◆ Material supplied ◆
....
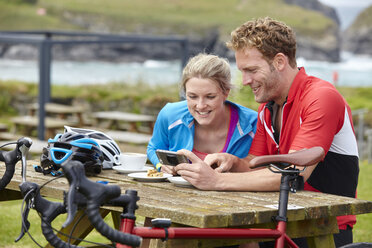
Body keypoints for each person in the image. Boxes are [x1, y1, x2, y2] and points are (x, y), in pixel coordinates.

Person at [174, 17, 359, 247]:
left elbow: (293, 174)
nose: (244, 81)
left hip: (323, 225)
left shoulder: (321, 97)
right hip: (281, 217)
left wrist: (216, 180)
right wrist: (232, 162)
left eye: (251, 70)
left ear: (279, 61)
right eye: (242, 71)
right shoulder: (267, 108)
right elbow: (256, 164)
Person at [147, 53, 257, 170]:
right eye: (192, 96)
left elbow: (267, 168)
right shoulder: (170, 114)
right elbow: (154, 148)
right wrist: (161, 165)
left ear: (226, 93)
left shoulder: (253, 123)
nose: (200, 106)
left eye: (210, 97)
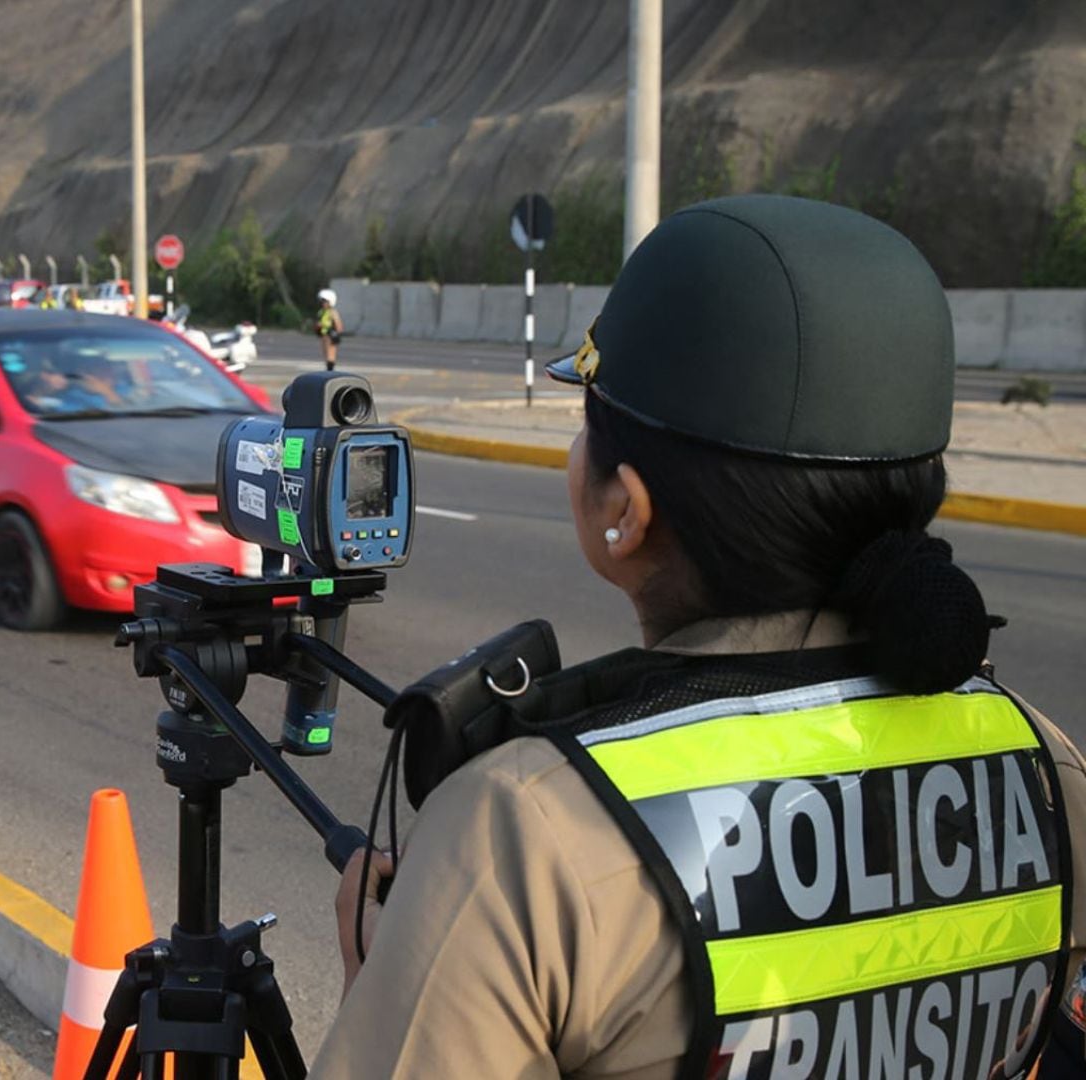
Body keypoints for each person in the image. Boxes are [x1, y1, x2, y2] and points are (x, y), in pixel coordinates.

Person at [315, 195, 1086, 1079]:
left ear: (625, 511)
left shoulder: (517, 838)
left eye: (585, 421)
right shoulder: (1048, 770)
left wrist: (386, 979)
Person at [316, 288, 343, 371]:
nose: (323, 303)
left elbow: (339, 325)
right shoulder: (322, 312)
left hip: (331, 335)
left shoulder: (332, 312)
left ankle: (330, 370)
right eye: (322, 301)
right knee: (326, 354)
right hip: (324, 335)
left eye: (325, 301)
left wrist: (336, 334)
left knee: (330, 355)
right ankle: (328, 369)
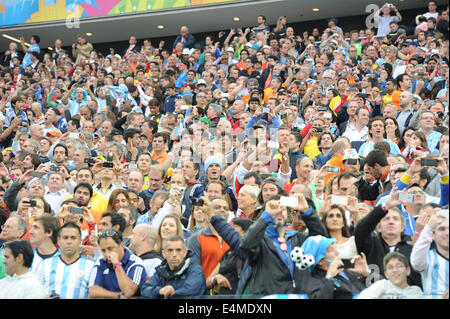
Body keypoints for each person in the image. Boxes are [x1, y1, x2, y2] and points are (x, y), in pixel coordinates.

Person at [239, 194, 327, 295]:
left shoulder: (298, 238)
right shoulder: (260, 240)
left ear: (288, 214)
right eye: (273, 208)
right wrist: (266, 216)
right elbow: (246, 245)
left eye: (283, 208)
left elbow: (321, 239)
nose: (279, 211)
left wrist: (307, 212)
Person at [354, 189, 422, 288]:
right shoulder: (369, 244)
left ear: (402, 227)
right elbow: (361, 229)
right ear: (379, 227)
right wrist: (384, 206)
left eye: (395, 219)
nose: (391, 222)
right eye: (386, 218)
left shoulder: (412, 250)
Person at [34, 222, 95, 299]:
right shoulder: (45, 264)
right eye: (65, 238)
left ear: (80, 241)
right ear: (58, 241)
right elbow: (34, 292)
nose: (69, 242)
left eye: (73, 238)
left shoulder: (91, 266)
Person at [300, 235, 370, 299]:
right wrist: (329, 277)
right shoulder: (313, 281)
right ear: (319, 261)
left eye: (335, 248)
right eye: (331, 250)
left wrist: (367, 274)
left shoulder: (345, 271)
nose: (337, 252)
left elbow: (379, 288)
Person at [141, 235, 206, 299]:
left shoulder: (195, 270)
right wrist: (160, 291)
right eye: (170, 250)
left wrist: (172, 293)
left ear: (185, 253)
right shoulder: (161, 270)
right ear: (164, 254)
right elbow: (145, 289)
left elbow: (191, 291)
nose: (174, 254)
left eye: (178, 250)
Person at [88, 229, 147, 298]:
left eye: (110, 249)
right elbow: (93, 291)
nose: (107, 254)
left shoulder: (135, 263)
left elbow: (128, 292)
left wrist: (116, 264)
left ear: (121, 245)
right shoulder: (101, 261)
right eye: (103, 250)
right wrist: (117, 296)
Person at [411, 211, 449, 298]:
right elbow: (416, 263)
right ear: (432, 235)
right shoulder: (427, 257)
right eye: (442, 229)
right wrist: (428, 228)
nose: (447, 233)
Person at [358, 252, 423, 299]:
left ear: (408, 270)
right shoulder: (382, 285)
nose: (394, 270)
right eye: (390, 267)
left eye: (399, 266)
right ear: (386, 274)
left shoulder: (416, 291)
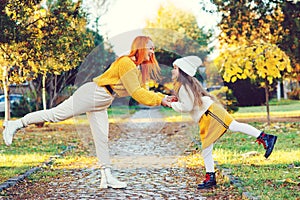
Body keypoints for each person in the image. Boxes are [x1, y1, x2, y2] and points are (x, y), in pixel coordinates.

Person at [2, 36, 172, 189]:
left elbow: (141, 90)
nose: (153, 51)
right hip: (93, 94)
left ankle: (106, 177)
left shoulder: (135, 67)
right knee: (55, 115)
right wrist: (161, 100)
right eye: (150, 47)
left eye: (153, 48)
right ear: (141, 47)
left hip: (102, 101)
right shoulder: (126, 62)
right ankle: (15, 124)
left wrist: (163, 97)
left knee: (102, 138)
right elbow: (137, 93)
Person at [167, 55, 277, 189]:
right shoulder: (186, 85)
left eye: (175, 68)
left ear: (181, 71)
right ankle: (210, 177)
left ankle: (265, 137)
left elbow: (187, 107)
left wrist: (171, 105)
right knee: (210, 146)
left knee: (230, 128)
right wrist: (177, 102)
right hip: (209, 113)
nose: (172, 71)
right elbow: (189, 103)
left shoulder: (184, 86)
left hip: (210, 114)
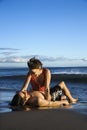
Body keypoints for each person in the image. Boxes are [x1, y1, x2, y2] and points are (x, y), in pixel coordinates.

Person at [11, 57, 77, 107]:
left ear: (39, 68)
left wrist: (48, 99)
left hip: (47, 93)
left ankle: (71, 99)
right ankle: (62, 97)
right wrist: (21, 92)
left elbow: (46, 88)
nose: (32, 73)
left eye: (33, 72)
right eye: (30, 71)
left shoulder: (46, 72)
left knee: (62, 83)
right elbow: (24, 88)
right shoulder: (30, 73)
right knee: (55, 97)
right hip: (38, 94)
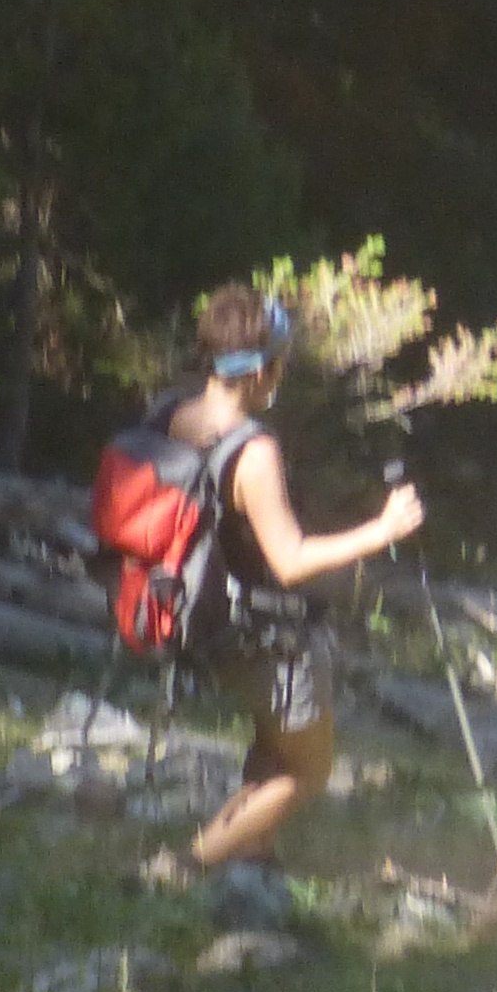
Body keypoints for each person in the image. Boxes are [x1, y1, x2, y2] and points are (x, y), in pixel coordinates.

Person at [165, 288, 426, 873]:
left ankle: (252, 856)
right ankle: (186, 867)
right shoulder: (253, 451)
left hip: (184, 609)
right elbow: (290, 560)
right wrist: (382, 530)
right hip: (254, 631)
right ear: (260, 371)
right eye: (281, 363)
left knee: (275, 739)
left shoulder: (170, 416)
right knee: (307, 769)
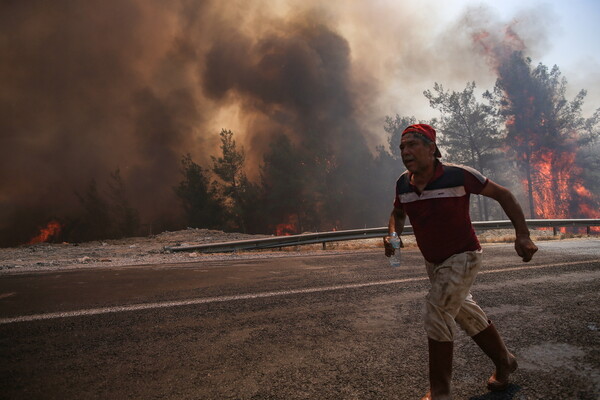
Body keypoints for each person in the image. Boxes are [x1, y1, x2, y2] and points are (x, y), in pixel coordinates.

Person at [383, 124, 538, 400]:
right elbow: (398, 212)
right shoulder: (402, 183)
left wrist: (523, 235)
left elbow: (504, 194)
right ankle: (505, 361)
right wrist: (392, 234)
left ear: (431, 148)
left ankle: (441, 391)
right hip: (434, 263)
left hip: (464, 256)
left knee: (437, 309)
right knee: (465, 313)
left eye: (412, 145)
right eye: (402, 148)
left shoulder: (459, 175)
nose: (405, 152)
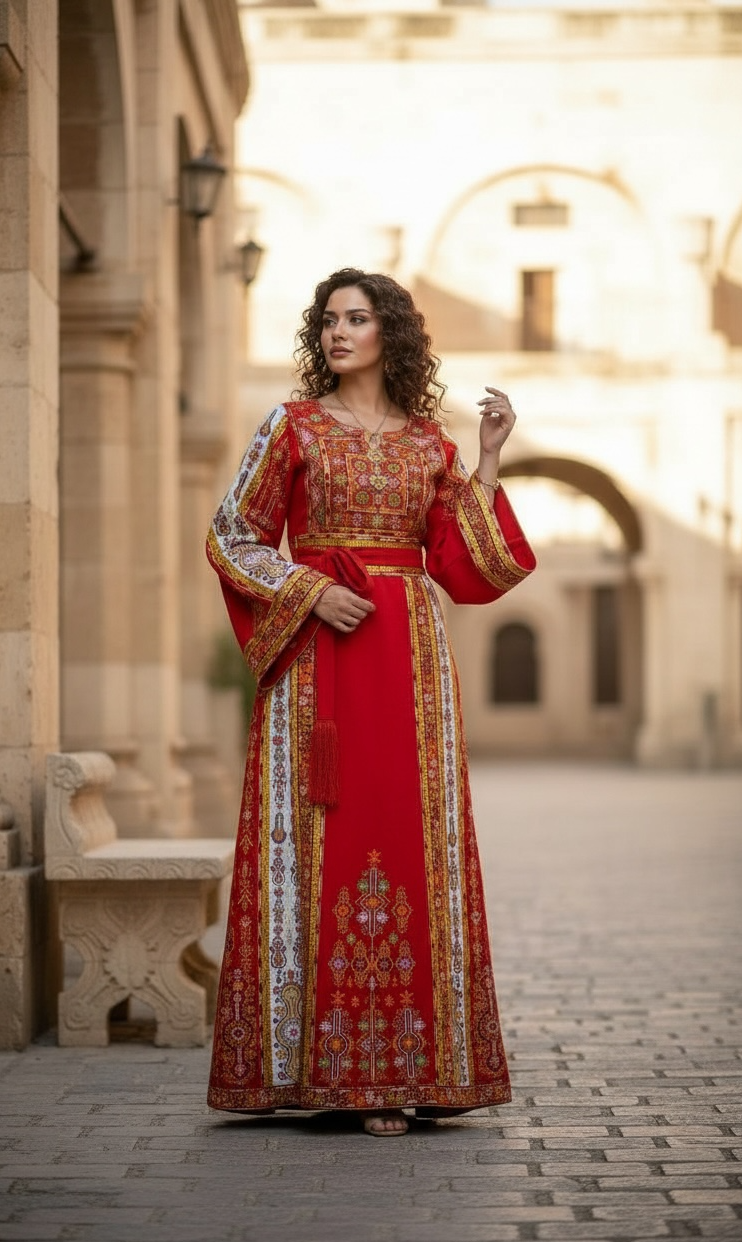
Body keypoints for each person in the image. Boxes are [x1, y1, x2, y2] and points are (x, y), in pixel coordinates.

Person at [206, 268, 535, 1137]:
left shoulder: (430, 443)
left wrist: (489, 455)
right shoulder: (292, 426)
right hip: (317, 664)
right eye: (327, 320)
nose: (337, 332)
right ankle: (302, 1069)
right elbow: (231, 533)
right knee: (321, 831)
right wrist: (309, 591)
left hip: (410, 666)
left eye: (357, 317)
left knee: (409, 833)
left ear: (392, 330)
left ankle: (408, 1070)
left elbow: (469, 566)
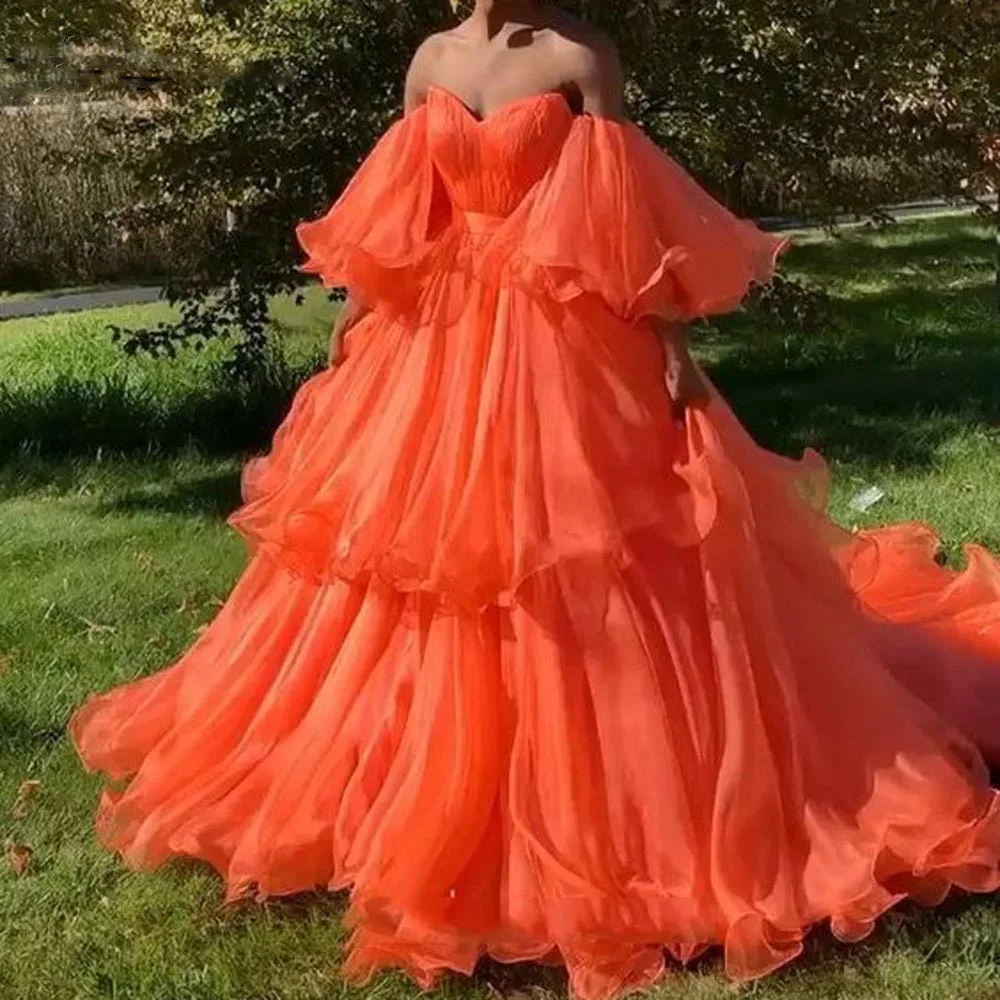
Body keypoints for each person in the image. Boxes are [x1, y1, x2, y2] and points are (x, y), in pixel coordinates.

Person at [71, 3, 1000, 998]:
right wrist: (360, 315)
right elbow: (409, 210)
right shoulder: (431, 58)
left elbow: (620, 214)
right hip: (433, 337)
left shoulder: (577, 54)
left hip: (561, 336)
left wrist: (672, 348)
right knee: (411, 553)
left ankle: (617, 804)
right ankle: (390, 787)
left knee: (583, 548)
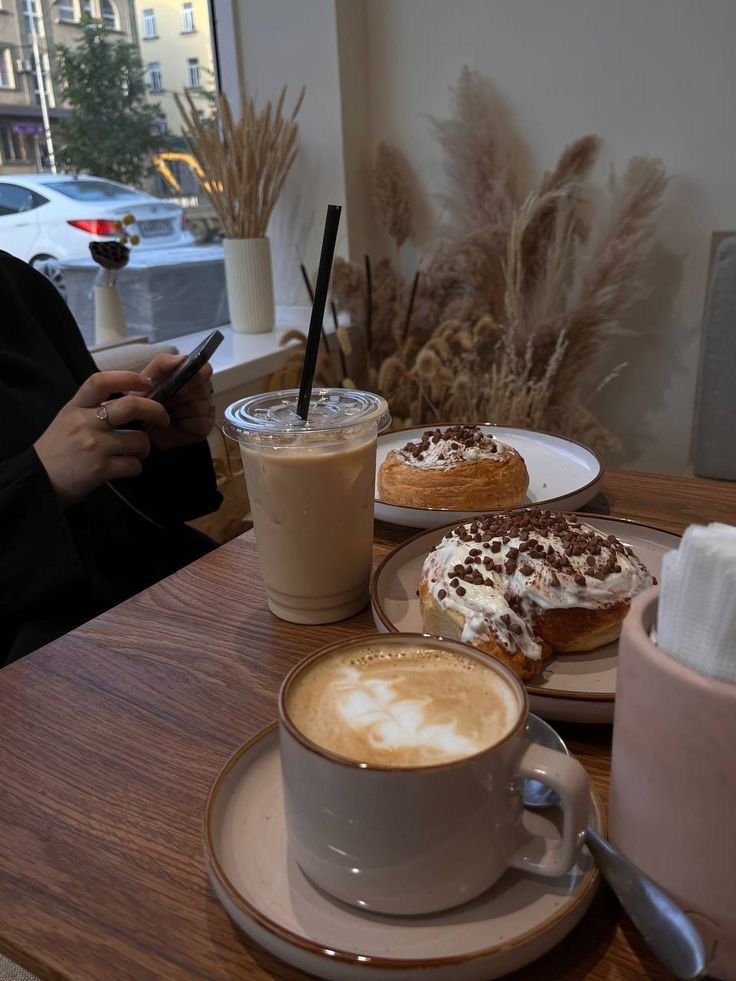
....
◆ Goal of the exercise ◆
Would you please retype all the data exactly? Leave out whatever pictures it holds.

◆ Finished exercise ◆
Body keypoints for each person in the image. Boxes are [x1, y1, x2, y2] and points are (x, y), in pixel coordinates.

Person at [174, 17, 359, 247]:
left elbow: (293, 174)
nose: (244, 81)
left hip: (323, 225)
left shoulder: (321, 97)
right hip: (281, 217)
left wrist: (216, 180)
right wrist: (232, 162)
left eye: (251, 70)
left ear: (279, 61)
right eye: (242, 71)
right shoulder: (267, 108)
right elbow: (256, 164)
Person at [147, 53, 257, 170]:
right eye: (192, 96)
left elbow: (267, 168)
right shoulder: (170, 114)
right elbow: (154, 148)
right wrist: (161, 165)
left ear: (226, 93)
left shoulder: (253, 123)
nose: (200, 106)
left eye: (210, 97)
Body keypoints for each person in the image. Boxes are [x1, y1, x2, y2] and points are (x, y), in pixel coordinates.

Person at [315, 195, 1086, 1079]:
left ear: (625, 511)
left shoulder: (517, 838)
left eye: (585, 421)
right shoulder: (1048, 770)
left wrist: (386, 979)
Person at [316, 288, 343, 371]:
nose: (323, 303)
left elbow: (339, 325)
right shoulder: (322, 312)
left hip: (331, 335)
left shoulder: (332, 312)
left ankle: (330, 370)
right eye: (322, 301)
right knee: (326, 354)
right hip: (324, 335)
left eye: (325, 301)
left wrist: (336, 334)
left knee: (330, 355)
right ankle: (328, 369)
Body keypoints for each person in the image. Boxes are [x1, y1, x2, y2] and points are (x, y), in pixel coordinates.

Person at [239, 194, 327, 295]:
left shoulder: (298, 238)
right shoulder: (260, 240)
left ear: (288, 214)
right eye: (273, 208)
right wrist: (266, 216)
right elbow: (246, 245)
left eye: (283, 208)
left elbow: (321, 239)
nose: (279, 211)
left wrist: (307, 212)
Person at [354, 189, 422, 288]:
right shoulder: (369, 244)
left ear: (402, 227)
right elbow: (361, 229)
right ear: (379, 227)
right wrist: (384, 206)
left eye: (395, 219)
nose: (391, 222)
right eye: (386, 218)
left shoulder: (412, 250)
Person at [34, 222, 95, 299]:
right shoulder: (45, 264)
right eye: (65, 238)
left ear: (80, 241)
right ear: (58, 241)
right elbow: (34, 292)
nose: (69, 242)
left eye: (73, 238)
left shoulder: (91, 266)
Person at [300, 235, 370, 299]:
right wrist: (329, 277)
right shoulder: (313, 281)
right ear: (319, 261)
left eye: (335, 248)
right eye: (331, 250)
left wrist: (367, 274)
left shoulder: (345, 271)
nose: (337, 252)
left elbow: (379, 288)
Person at [141, 235, 206, 299]:
left shoulder: (195, 270)
right wrist: (160, 291)
right eye: (170, 250)
left wrist: (172, 293)
left ear: (185, 253)
right shoulder: (161, 270)
right ear: (164, 254)
right elbow: (145, 289)
left elbow: (191, 291)
nose: (174, 254)
left eye: (178, 250)
Person at [88, 229, 147, 298]:
left eye: (110, 249)
right elbow: (93, 291)
nose: (107, 254)
left shoulder: (135, 263)
left elbow: (128, 292)
left wrist: (116, 264)
left ear: (121, 245)
right shoulder: (101, 261)
right eye: (103, 250)
right wrist: (117, 296)
Person at [411, 211, 449, 298]:
right elbow: (416, 263)
right ear: (432, 235)
right shoulder: (427, 257)
right eye: (442, 229)
right wrist: (428, 228)
nose: (447, 233)
Person at [358, 252, 423, 299]:
left ear: (408, 270)
right shoulder: (382, 285)
nose: (394, 270)
right eye: (390, 267)
left eye: (399, 266)
right ear: (386, 274)
left shoulder: (416, 291)
Body keypoints for each person in the image. Boxes are [x1, y1, x2, y2] and points are (x, y), in pixel coordinates.

Person at [2, 36, 172, 189]:
left elbow: (141, 90)
nose: (153, 51)
right hip: (93, 94)
left ankle: (106, 177)
left shoulder: (135, 67)
right knee: (55, 115)
right wrist: (161, 100)
right eye: (150, 47)
left eye: (153, 48)
right ear: (141, 47)
left hip: (102, 101)
right shoulder: (126, 62)
right ankle: (15, 124)
left wrist: (163, 97)
left knee: (102, 138)
right elbow: (137, 93)
Person at [167, 55, 277, 189]:
right shoulder: (186, 85)
left eye: (175, 68)
left ear: (181, 71)
right ankle: (210, 177)
left ankle: (265, 137)
left elbow: (187, 107)
left wrist: (171, 105)
right knee: (210, 146)
left knee: (230, 128)
right wrist: (177, 102)
right hip: (209, 113)
nose: (172, 71)
right elbow: (189, 103)
left shoulder: (184, 86)
left hip: (210, 114)
Body keypoints for each person in the image. Boxes are [x1, y1, x2, y2] and points are (x, y), in pixel coordinates.

Person at [11, 57, 77, 107]:
left ear: (39, 68)
left wrist: (48, 99)
left hip: (47, 93)
left ankle: (71, 99)
right ankle: (62, 97)
right wrist: (21, 92)
left elbow: (46, 88)
nose: (32, 73)
left eye: (33, 72)
right eye: (30, 71)
left shoulder: (46, 72)
left knee: (62, 83)
right elbow: (24, 88)
right shoulder: (30, 73)
right knee: (55, 97)
right hip: (38, 94)
Body keypoints for each person in the image. Boxes are [x1, y1, x2, y2] and points are (x, y), in pixel coordinates.

Person at [165, 288, 426, 873]:
left ankle: (252, 856)
right ankle: (186, 867)
right shoulder: (253, 451)
left hip: (184, 609)
right elbow: (290, 560)
right wrist: (382, 530)
right hip: (254, 631)
right ear: (260, 371)
right eye: (281, 363)
left knee: (275, 739)
left shoulder: (170, 416)
right knee: (307, 769)
Body keypoints for each person in the image. Boxes are [x1, y1, x2, y2] and points are (x, y), in pixel coordinates.

Person at [383, 124, 538, 400]:
right elbow: (398, 212)
right shoulder: (402, 183)
left wrist: (523, 235)
left elbow: (504, 194)
right ankle: (505, 361)
right wrist: (392, 234)
left ear: (431, 148)
left ankle: (441, 391)
right hip: (434, 263)
left hip: (464, 256)
left knee: (437, 309)
right knee: (465, 313)
left eye: (412, 145)
right eye: (402, 148)
left shoulder: (459, 175)
nose: (405, 152)
Body keypoints for each person in the image. Boxes are [x1, y1, x2, y2] and points are (x, y), in pixel coordinates.

Person at [206, 268, 535, 1137]:
left shoulder: (430, 443)
left wrist: (489, 455)
right shoulder: (292, 426)
right hip: (317, 664)
right eye: (327, 320)
nose: (337, 332)
right ankle: (302, 1069)
right elbow: (231, 533)
right knee: (321, 831)
right wrist: (309, 591)
left hip: (410, 666)
left eye: (357, 317)
left knee: (409, 833)
left ear: (392, 330)
left ankle: (408, 1070)
left elbow: (469, 566)
Body keypoints for each person in the image. Boxes are [x1, y1, x2, y2] and points are (x, y), in pixel coordinates.

Person at [71, 3, 1000, 998]:
right wrist: (360, 315)
right elbow: (409, 210)
right shoulder: (431, 58)
left elbow: (620, 214)
right hip: (433, 337)
left shoulder: (577, 54)
left hip: (561, 336)
left wrist: (672, 348)
right knee: (411, 553)
left ankle: (617, 804)
right ankle: (390, 787)
left knee: (583, 548)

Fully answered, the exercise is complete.